Fastest search method in StringBuilder


I have a StringBuilder named stb_Swap_Tabu used to store Course's Names, I am using the following method to find a course:

stb_Swap_Tabu.ToString.Contains("CourseName")

in my case, Performance is the most important issue. Is there any faster way?


Solution

  • StringBuilder wasn't really intended for all string purposes. If you really need to search one, you have to write your own method.

    There are several string-searching algorithms suited to different cases.

    The following is a simple implementation of the Knuth–Morris–Pratt algorithm that only cares about ordinal matches (no case-folding, no culture-related collation, just a plain codepoint to codepoint match). It has some initial Θ(m) overhead where m is the length of the word sought, and then finds in Θ(n) where n is the distance to the word sought, or the length of the whole string-builder if it isn't there. This beats the simple char-by-char compare which is Θ((n-m+1) m) (Where O() notation describes upper-bounds, Θ() describes both upper and lower bounds).

    All this said, it does sound like creating a list might be a better approach to the task in hand.

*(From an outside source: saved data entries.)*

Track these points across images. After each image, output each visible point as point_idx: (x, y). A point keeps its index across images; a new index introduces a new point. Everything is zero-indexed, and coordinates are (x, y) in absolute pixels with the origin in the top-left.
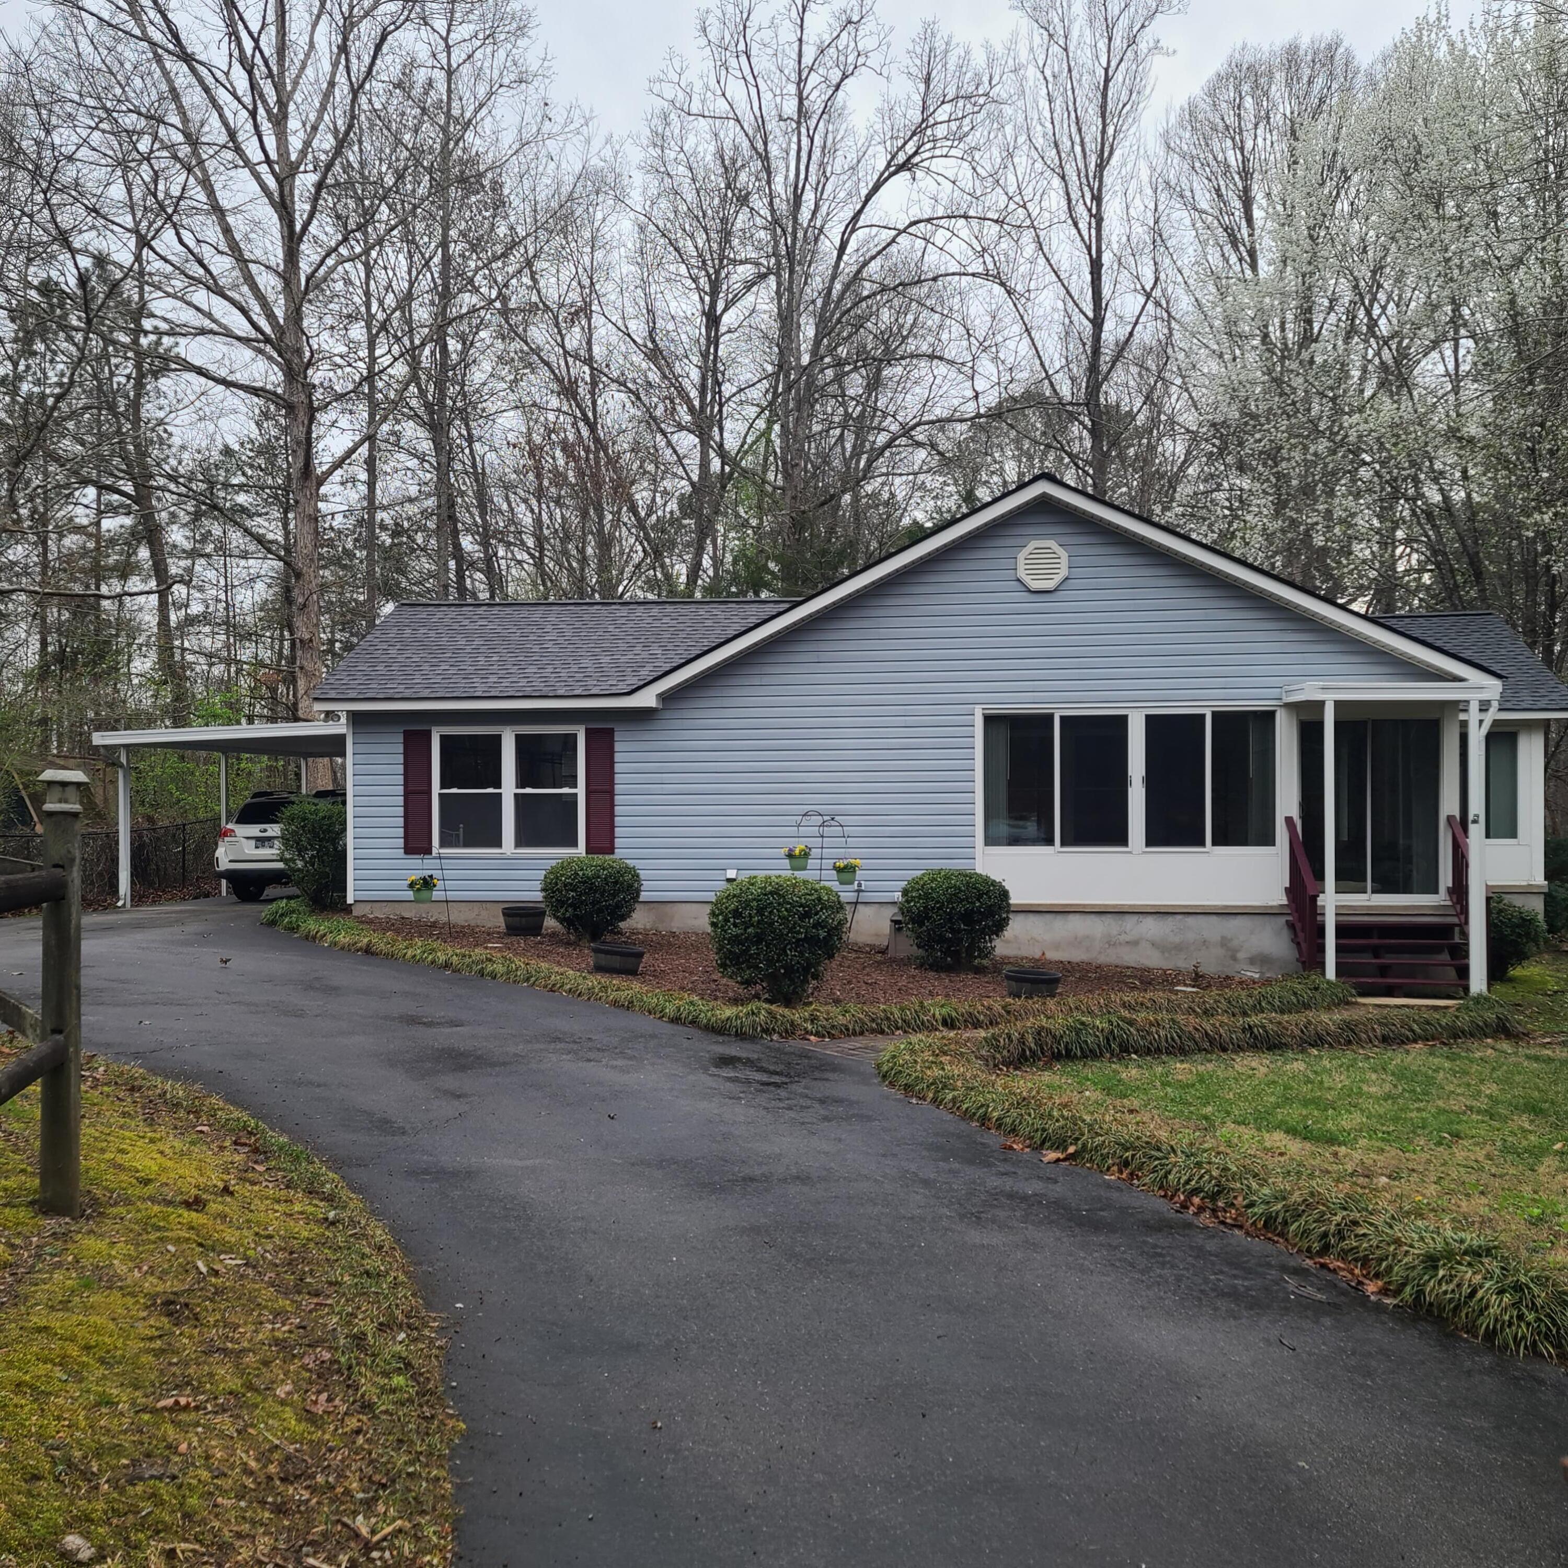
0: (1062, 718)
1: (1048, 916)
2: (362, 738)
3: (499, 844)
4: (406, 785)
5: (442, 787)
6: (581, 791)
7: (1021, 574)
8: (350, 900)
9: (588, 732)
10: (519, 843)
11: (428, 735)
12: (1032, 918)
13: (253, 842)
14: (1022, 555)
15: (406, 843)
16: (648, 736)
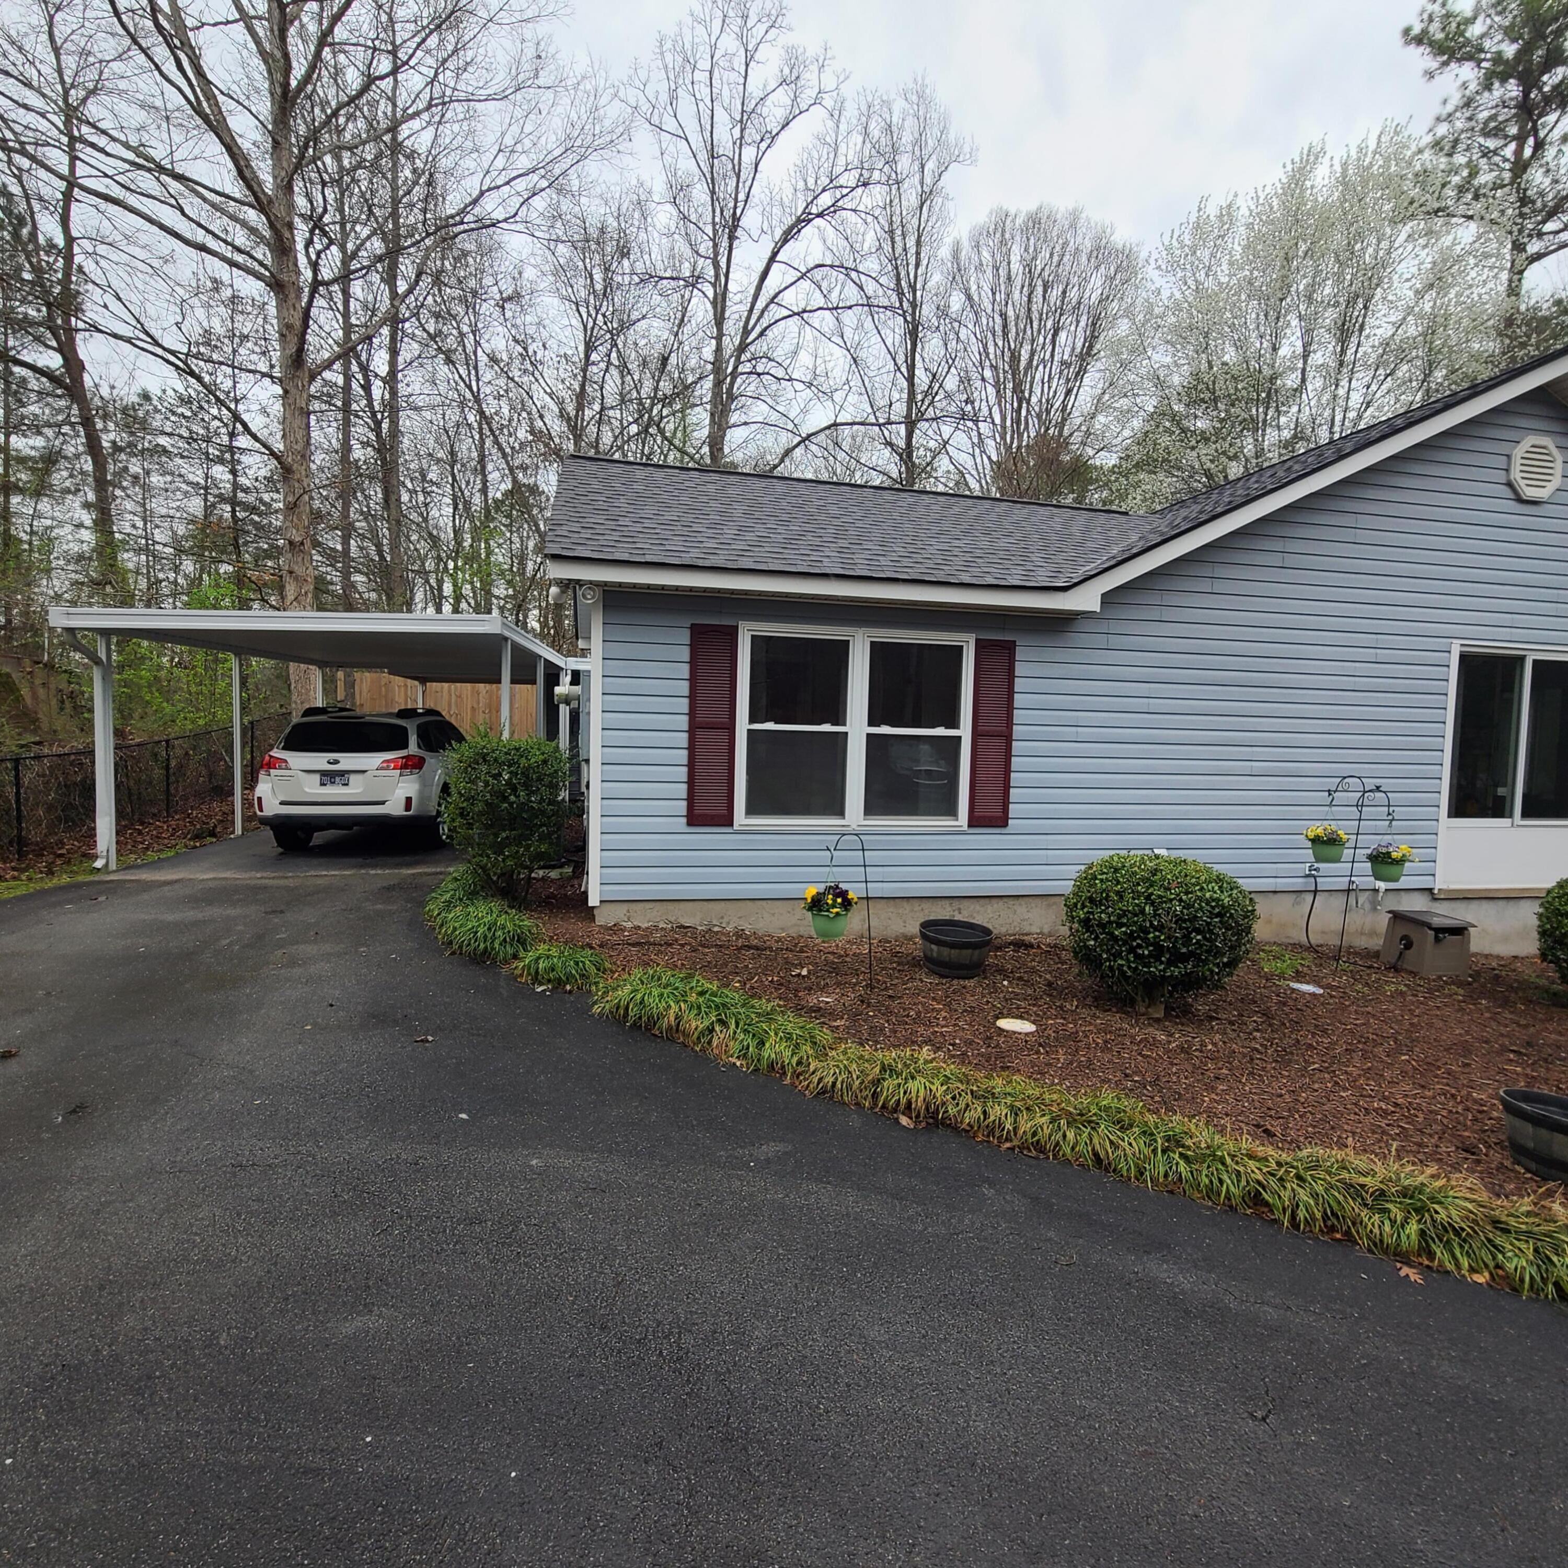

    public static class StringBuilderSearching
    {
      public static bool Contains(this StringBuilder haystack, string needle)
      {
        return haystack.IndexOf(needle) != -1;
      }
      public static int IndexOf(this StringBuilder haystack, string needle)
      {
        if(haystack == null || needle == null)
          throw new ArgumentNullException();
        if(needle.Length == 0)
          return 0;//empty strings are everywhere!
        if(needle.Length == 1)//can't beat just spinning through for it
        {
          char c = needle[0];
          for(int idx = 0; idx != haystack.Length; ++idx)
            if(haystack[idx] == c)
              return idx;
          return -1;
        }
        int m = 0;
        int i = 0;
        int[] T = KMPTable(needle);
        while(m + i < haystack.Length)
        {
          if(needle[i] == haystack[m + i])
          {
            if(i == needle.Length - 1)
              return m == needle.Length ? -1 : m;//match -1 = failure to find conventional in .NET
            ++i;
          }
          else
          {
            m = m + i - T[i];
            i = T[i] > -1 ? T[i] : 0;
          }
        }
        return -1;
      }      
      private static int[] KMPTable(string sought)
      {
        int[] table = new int[sought.Length];
        int pos = 2;
        int cnd = 0;
        table[0] = -1;
        table[1] = 0;
        while(pos < table.Length)
          if(sought[pos - 1] == sought[cnd])
            table[pos++] = ++cnd;
          else if(cnd > 0)
            cnd = table[cnd];
          else
            table[pos++] = 0;
        return table;
      }
    }